15 minutes of rowing.
10 minutes of weighted crunches (10 sets of 5 reps at 110 pounds).
15 minutes of rowing.
10 minutes of chest press (10 sets of 5 reps at 90 pounds).
15 minutes of rowing.
Leg Day:
10 minutes of leg press (10 sets of 5 reps at 265 pounds).
15 minutes of rowing.
10 minutes of leg extensions (10 sets of 5 reps at 110 pounds).
15 minutes of rowing.
10 minutes of outward hip abductions (10 sets of 5 reps at 135 pounds).
15 minutes of rowing.
In addition to the workout part, my diet also saw some changes. My weight was starting to stagnate as the last few pounds are always the most stubborn and therefore hardest to lose. I realized that simply working out more wouldn’t fix my problem. I decided that I would cut my calories per day from 1500 to 1200. This was insane. I absolutely hated it. I was constantly tired. One thing I wasn’t, however, was hungry. Despite cutting my calories, I was mapping out and ensuring that I got enough nutrition. I accomplished this via various apps such as MyFitnessPal and StayFit. I simply typed in what I ate for every meal and checked the macros (major nutritional categories such as protein, carbs, sugar, etc) everyday to make sure I was getting the right amounts. I will go more in-depth into macros and tracking them in a different article. All I’m going to say for now is, tracking each major nutritional category is extremely important. Simply put, if I wasn’t able to determine and meet the right amounts of each category, I would become malnourished instead of lose weight. This would then throw my body into a sort of ‘hibernation’ which would reduce my metabolism drastically and prevent me from even dreaming about losing weight.

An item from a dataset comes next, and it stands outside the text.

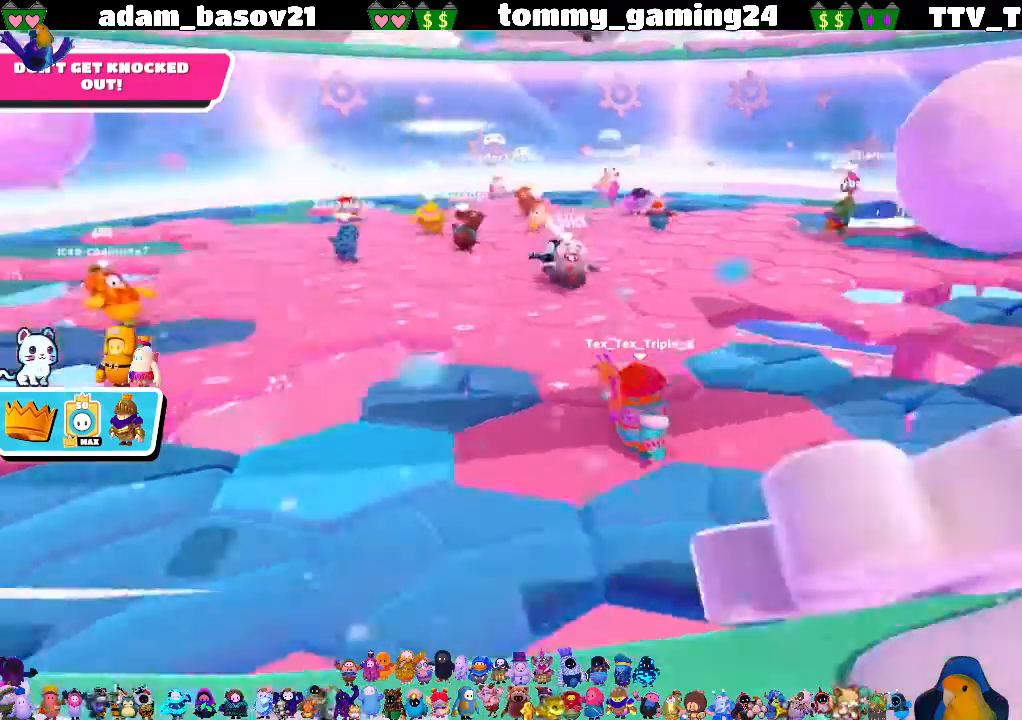
{"buttons": [], "left_stick": "up-right", "right_stick": "center", "events": [[233, "right_stick", "center"], [300, "left_stick", "up-right"]]}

Overall, this month was very informational and saw a very good amount of progress. I closed out the month weighing 152.7 pounds for a monthly weight loss of 5.3 pounds and a total weight loss of 55.4.
Right: Cutting my calories while still staying nourished was the best thing I did this month. It allowed me to break the hurdle of the last few pounds.
Wrong: This cut in calories was brutal which led to me not working out as hard in the gym. I could have switched to a more cardio-based workout regimen during this month to counter the loss of calories which would allow me to lose more weight.